> **Task requirements**:
In the records, find every line with the word "linejoin" and copy it out.

> **Extracted entries**:
#####

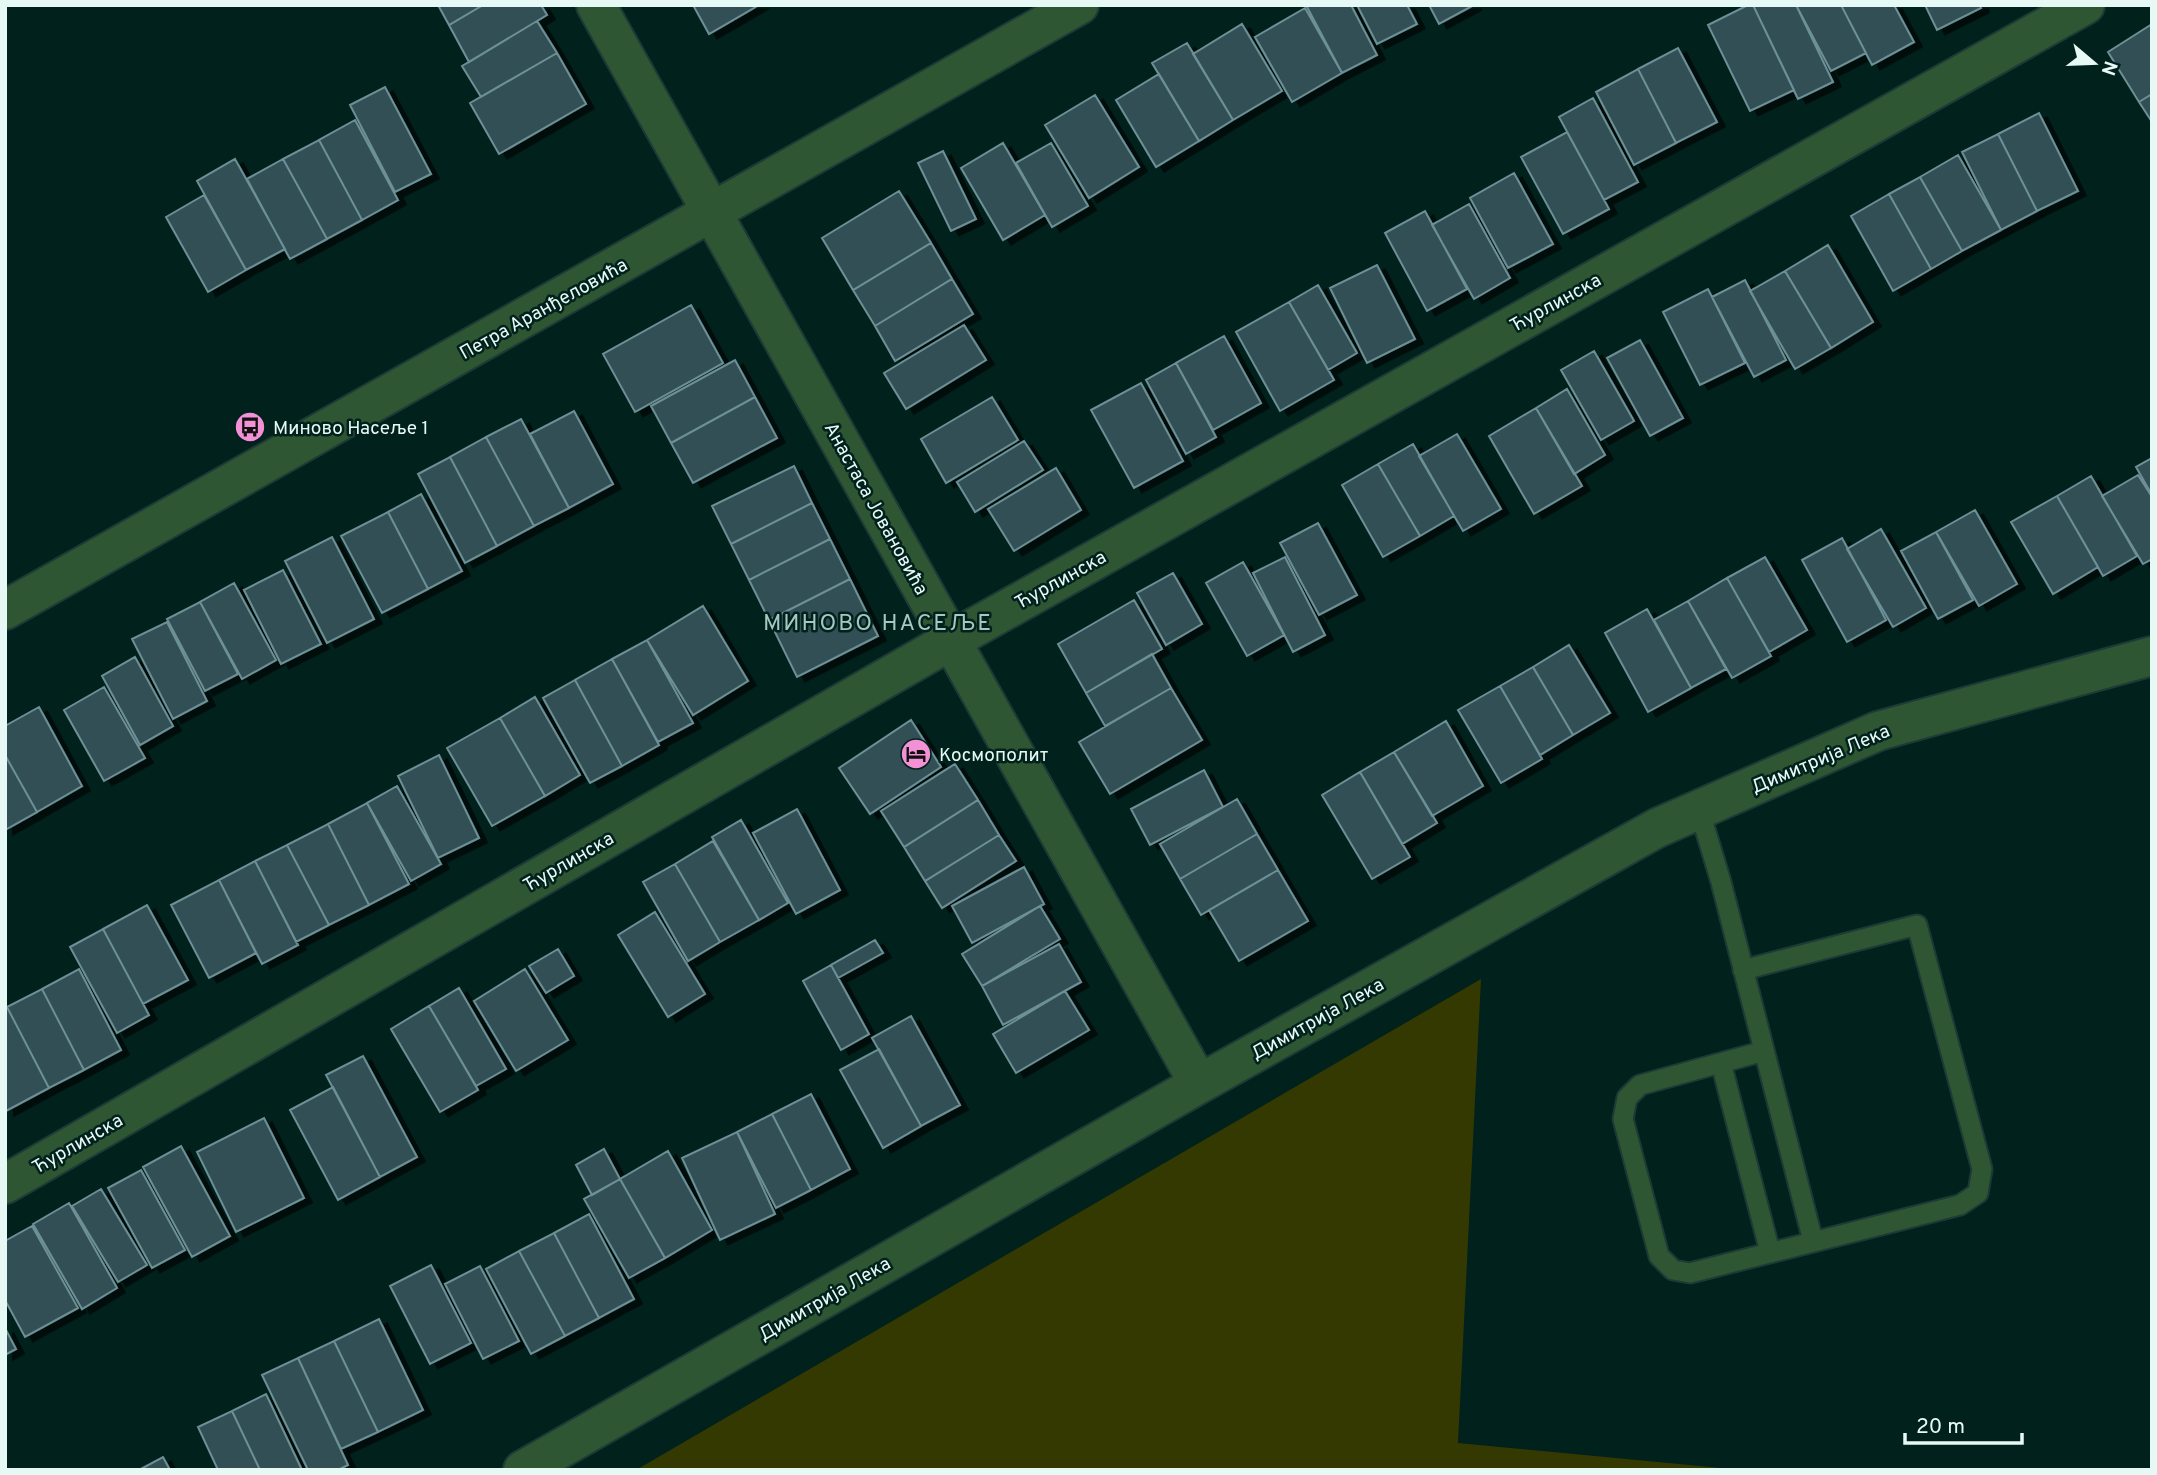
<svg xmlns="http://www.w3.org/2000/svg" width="2157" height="1475" font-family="Overpass,sans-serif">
	<defs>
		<filter id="shadow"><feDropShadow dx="8" dy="4.5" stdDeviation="0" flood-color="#0009"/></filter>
	</defs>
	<rect width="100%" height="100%" fill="#01211c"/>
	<path fill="#343901" d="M1481,979L1458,1443L1742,1470H636Z"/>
	<path fill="#305057" stroke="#6d9096" stroke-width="2" filter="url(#shadow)" d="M438,5H483L449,25Z
		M483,5H541L547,15L469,62L449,25Z
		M693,5H759L709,34Z
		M1306,5H1351L1377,55L1342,73Z
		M1357,5H1407L1417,24L1377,44Z
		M1429,5H1474L1439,24Z
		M1748,5H1753L1794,90L1750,111L1708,25Z
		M1753,5H1796L1833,82L1798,99Z
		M1796,5H1841L1866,53L1831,71Z
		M1841,5H1894L1914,42L1872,65Z
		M1925,5H1980L1981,8L1937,30Z
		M1305,8L1342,73L1292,102L1255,37Z
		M537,21L557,53L481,97L462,66Z
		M1242,24L1282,91L1233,120L1193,54Z
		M2152,24V94L2139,102L2108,52Z
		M1187,43L1233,120L1199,141L1152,63Z
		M1678,48L1717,122L1676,143L1638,69Z
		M557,53L586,104L499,154L470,103Z
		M1638,69L1676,143L1634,165L1596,92Z
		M1159,74L1199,141L1156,167L1116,100Z
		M385,87L431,174L395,192L350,105Z
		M2152,94V122L2139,102Z
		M1095,95L1139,167L1089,198L1045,125Z
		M1593,98L1638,182L1604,200L1559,117Z
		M2039,113L2078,191L2037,211L1998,134Z
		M355,120L398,200L362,220L319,140Z
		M1567,132L1609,209L1563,234L1521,157Z
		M1998,134L2037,211L2001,230L1962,152Z
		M319,140L362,220L327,239L283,159Z
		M1003,143L1045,215L1003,240L961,168Z
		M1051,143L1088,206L1052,227L1016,163Z
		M943,151L976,219L951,231L918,163Z
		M1958,155L2001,230L1962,251L1920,177Z
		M235,159L285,249L246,270L197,181Z
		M283,159L327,239L290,259L247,179Z
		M1514,173L1553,244L1508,268L1470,198Z
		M1920,177L1962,251L1931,269L1889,194Z
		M899,191L931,243L853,290L822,238Z
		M1889,194L1931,269L1893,291L1851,216Z
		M204,195L246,270L208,292L166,217Z
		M1469,204L1510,278L1474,299L1432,225Z
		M1425,211L1467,289L1427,311L1385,233Z
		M931,243L952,279L875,326L853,290Z
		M1828,245L1873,322L1831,348L1785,271Z
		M1377,265L1415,339L1367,363L1330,288Z
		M1785,271L1831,348L1795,369L1750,291Z
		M952,279L973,314L895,361L875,326Z
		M1745,280L1786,360L1754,377L1712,297Z
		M1318,285L1357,353L1328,370L1289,302Z
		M1708,289L1745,363L1700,385L1663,312Z
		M1289,302L1334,380L1280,411L1236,332Z
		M691,305L723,363L635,412L603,354Z
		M964,325L986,360L906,409L884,373Z
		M1224,336L1261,403L1213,430L1176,363Z
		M1640,340L1683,418L1650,436L1607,358Z
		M1594,351L1634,421L1601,440L1561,370Z
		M735,360L755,397L671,443L651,406Z
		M1176,363L1216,437L1186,454L1146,380Z
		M1141,383L1183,461L1134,488L1091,410Z
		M1567,389L1605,455L1574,474L1536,408Z
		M755,397L777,438L693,483L671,443Z
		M992,397L1018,440L946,483L921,439Z
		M1536,408L1582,486L1534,514L1489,436Z
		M574,411L613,484L569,508L530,434Z
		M521,419L569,508L534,526L486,437Z
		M1457,434L1501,509L1463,531L1419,456Z
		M486,437L534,526L497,546L450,457Z
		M1024,441L1043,470L975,512L957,482Z
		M1413,444L1454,516L1420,536L1378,464Z
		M450,457L497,546L465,563L418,474Z
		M2152,458V495L2136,467Z
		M1378,464L1420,536L1383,557L1342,485Z
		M794,466L812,503L731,544L712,506Z
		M1056,468L1081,510L1014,551L988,509Z
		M2138,475L2152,497V559L2143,564L2102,496Z
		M2091,476L2137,556L2103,576L2057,496Z
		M421,494L462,571L428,589L388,512Z
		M2057,496L2098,567L2053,594L2011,522Z
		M812,503L830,539L749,580L731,544Z
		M1975,510L2017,584L1979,606L1936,532Z
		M388,512L428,589L382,613L341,536Z
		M1318,523L1357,595L1319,615L1280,543Z
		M1881,529L1926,608L1893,627L1847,549Z
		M1936,532L1973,600L1938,619L1901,551Z
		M332,537L374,619L327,643L285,561Z
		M1842,538L1886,620L1847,642L1802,560Z
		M830,539L850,579L769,620L749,580Z
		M1285,557L1325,635L1293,652L1253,573Z
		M1765,557L1807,630L1769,652L1727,578Z
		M1243,562L1284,635L1247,656L1206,583Z
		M283,570L321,644L281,664L244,590Z
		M1173,573L1202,624L1166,645L1137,593Z
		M1727,578L1771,656L1732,678L1688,601Z
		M850,579L878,636L797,677L769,620Z
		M234,583L276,660L242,679L200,602Z
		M1134,600L1162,649L1086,693L1058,644Z
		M1688,601L1726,669L1691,688L1654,620Z
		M200,602L238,674L205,691L167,619Z
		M703,606L748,681L693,715L647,640Z
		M1647,609L1691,688L1648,712L1605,633Z
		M167,622L207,701L173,719L132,639Z
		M647,640L693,723L658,742L612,659Z
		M1569,645L1610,713L1573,735L1533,667Z
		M1152,654L1171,688L1105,726L1086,693Z
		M135,657L173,726L140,745L102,676Z
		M612,659L659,745L622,766L575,680Z
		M1533,667L1573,735L1540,755L1500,686Z
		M575,680L622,766L590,783L543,698Z
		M1500,686L1542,759L1501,783L1458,710Z
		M104,687L145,758L104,781L64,710Z
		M1171,688L1202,740L1110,794L1079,742Z
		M535,697L580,775L545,796L500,718Z
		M39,707L82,786L37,812L5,755V726Z
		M500,718L545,796L492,826L447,748Z
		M911,720L941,767L870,814L839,768Z
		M1446,721L1483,786L1432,816L1394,752Z
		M1394,752L1437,823L1402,844L1360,772Z
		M5,755L37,812L5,830Z
		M439,755L479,838L438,858L398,776Z
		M955,764L978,800L904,847L881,811Z
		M1204,770L1223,807L1150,845L1131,809Z
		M1360,772L1410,857L1372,879L1322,795Z
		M397,786L441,864L411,881L367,803Z
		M1237,799L1257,834L1180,879L1160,844Z
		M978,800L999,835L925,881L904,847Z
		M367,803L409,884L369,905L328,824Z
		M797,809L840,890L796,914L753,833Z
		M741,820L788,903L759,920L712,837Z
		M328,824L369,905L329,925L287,845Z
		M1257,834L1278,870L1201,915L1180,879Z
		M999,835L1016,861L942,908L925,881Z
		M713,841L759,920L720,942L675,864Z
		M287,845L329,925L296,942L255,861Z
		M255,861L298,945L262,964L219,880Z
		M675,864L720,942L688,961L643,882Z
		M1024,867L1044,904L972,943L952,906Z
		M1278,870L1308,921L1239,961L1209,910Z
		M219,880L256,953L209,978L171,905Z
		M147,905L188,980L143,1004L103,929Z
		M1040,906L1060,939L982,986L962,954Z
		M655,912L705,994L668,1017L618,935Z
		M103,929L149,1015L117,1033L70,947Z
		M875,940L883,953L838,978L831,965Z
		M1059,944L1081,982L1003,1025L982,986Z
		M558,949L574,976L546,993L529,966Z
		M831,965L869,1034L841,1050L803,981Z
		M79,969L121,1050L84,1070L42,989Z
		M525,969L568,1040L516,1071L474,1001Z
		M459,988L506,1069L476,1086L429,1006Z
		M42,989L84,1070L49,1088L7,1007Z
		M1065,991L1089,1030L1016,1073L993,1034Z
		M429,1006L478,1090L440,1112L391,1029Z
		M7,1007L49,1088L6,1111L5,1008Z
		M911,1016L960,1105L921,1126L872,1038Z
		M879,1049L921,1126L883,1148L840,1070Z
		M363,1056L417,1157L380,1177L326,1075Z
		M333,1087L380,1177L338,1200L290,1110Z
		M811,1094L850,1169L811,1190L772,1114Z
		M772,1114L811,1190L776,1208L737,1132Z
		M264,1118L304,1198L236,1232L197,1152Z
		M737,1132L775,1214L720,1240L682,1158Z
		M181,1146L230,1236L192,1257L143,1167Z
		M604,1149L620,1179L592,1195L576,1165Z
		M668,1151L712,1230L665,1258L620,1179Z
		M141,1170L185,1250L152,1268L108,1188Z
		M620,1179L665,1258L629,1278L584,1199Z
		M101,1189L147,1265L118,1282L72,1206Z
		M69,1203L117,1288L82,1309L33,1224Z
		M589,1214L634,1299L599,1318L554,1233Z
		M32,1226L78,1308L25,1337L5,1300V1241Z
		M554,1233L599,1318L565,1336L519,1251Z
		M519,1251L565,1336L531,1354L486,1269Z
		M431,1265L471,1343L430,1364L390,1286Z
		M480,1266L519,1341L483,1359L445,1284Z
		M379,1319L423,1410L378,1432L334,1341Z
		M5,1328L16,1349L5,1355Z
		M334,1341L378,1432L341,1449L298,1358Z
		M298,1358L348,1465L338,1470H308L262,1375Z
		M266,1394L302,1470H260L232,1411Z
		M232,1411L260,1470H218L198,1427Z
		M163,1457L170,1470H139Z"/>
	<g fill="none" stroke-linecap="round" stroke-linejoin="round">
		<g stroke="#1d3b36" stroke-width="23">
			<path id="service" d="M1699,809L1721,882L1813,1241
				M1743,970L1917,925L1982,1169L1978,1193L1960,1205L1690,1273L1673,1270L1659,1256L1623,1119L1627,1098L1640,1085L1764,1051
				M1721,1063L1770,1252"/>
		</g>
		<g stroke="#1d3b36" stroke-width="42">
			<path id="minor" d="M596,5L1199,1084
				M5,610L1079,5
				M5,1184L952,640L2085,5
				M523,1470L1199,1084L1657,828L1878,731L2152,656"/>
		</g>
		<use href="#service" stroke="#2e5633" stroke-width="19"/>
		<use href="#minor" stroke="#2e5633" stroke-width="38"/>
	</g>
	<defs>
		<g id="bus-disc" transform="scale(1.575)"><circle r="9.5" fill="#f391d6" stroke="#01211c"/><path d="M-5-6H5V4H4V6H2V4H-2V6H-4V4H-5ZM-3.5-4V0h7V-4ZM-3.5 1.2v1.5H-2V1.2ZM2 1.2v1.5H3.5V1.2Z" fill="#111"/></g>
		<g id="hotel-disc" transform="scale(1.575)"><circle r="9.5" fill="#f391d6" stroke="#01211c"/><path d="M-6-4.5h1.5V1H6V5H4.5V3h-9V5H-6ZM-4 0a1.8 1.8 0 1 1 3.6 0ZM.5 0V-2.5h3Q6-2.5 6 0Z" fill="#111"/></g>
	</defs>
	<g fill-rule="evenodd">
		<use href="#bus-disc" x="250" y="427"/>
		<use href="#hotel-disc" x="916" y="754"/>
	</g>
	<g text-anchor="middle" stroke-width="5" stroke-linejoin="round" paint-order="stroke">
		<g font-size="19" fill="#e7f9f5" stroke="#01211c">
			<text transform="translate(1555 302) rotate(-29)" y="7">Ћурлинска</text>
			<text transform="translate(543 308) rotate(-29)" y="7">Петра Аранђеловића</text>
			<text transform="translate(877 508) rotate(61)" y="7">Анастаса Јовановића</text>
			<text transform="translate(1060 579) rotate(-29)" y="7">Ћурлинска</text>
			<text transform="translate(1820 758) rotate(-23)" y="7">Димитрија Лека</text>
			<text transform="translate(568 861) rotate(-30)" y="7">Ћурлинска</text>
			<text transform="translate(1317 1018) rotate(-29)" y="7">Димитрија Лека</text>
			<text transform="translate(77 1143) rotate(-30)" y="7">Ћурлинска</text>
			<text transform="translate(824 1298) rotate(-30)" y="7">Димитрија Лека</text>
		</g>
		<g font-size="19" fill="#e7f9f5" stroke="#01211c" text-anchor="start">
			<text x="273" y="434">Миново Насеље 1</text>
			<text x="939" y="761">Космополит</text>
		</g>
		<g font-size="23" letter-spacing="2" fill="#a5c9c0" stroke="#01211c">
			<text x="878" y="630">МИНОВО НАСЕЉЕ</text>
		</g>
	</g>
	<rect width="2157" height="1475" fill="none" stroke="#e7f9f5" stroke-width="14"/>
	<g transform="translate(2094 63) rotate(109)" stroke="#01211c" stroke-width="5" paint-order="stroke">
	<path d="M0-5L12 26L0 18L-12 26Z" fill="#e7f9f5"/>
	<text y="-10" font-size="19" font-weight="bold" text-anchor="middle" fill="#e7f9f5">N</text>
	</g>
	<path d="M1905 1433v10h117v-10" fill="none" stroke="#e7f9f5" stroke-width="3.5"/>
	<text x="1916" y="1433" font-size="21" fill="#e7f9f5" stroke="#01211c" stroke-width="5" paint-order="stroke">20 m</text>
</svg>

#####

> **Your response**:
	<g fill="none" stroke-linecap="round" stroke-linejoin="round">
	<g text-anchor="middle" stroke-width="5" stroke-linejoin="round" paint-order="stroke">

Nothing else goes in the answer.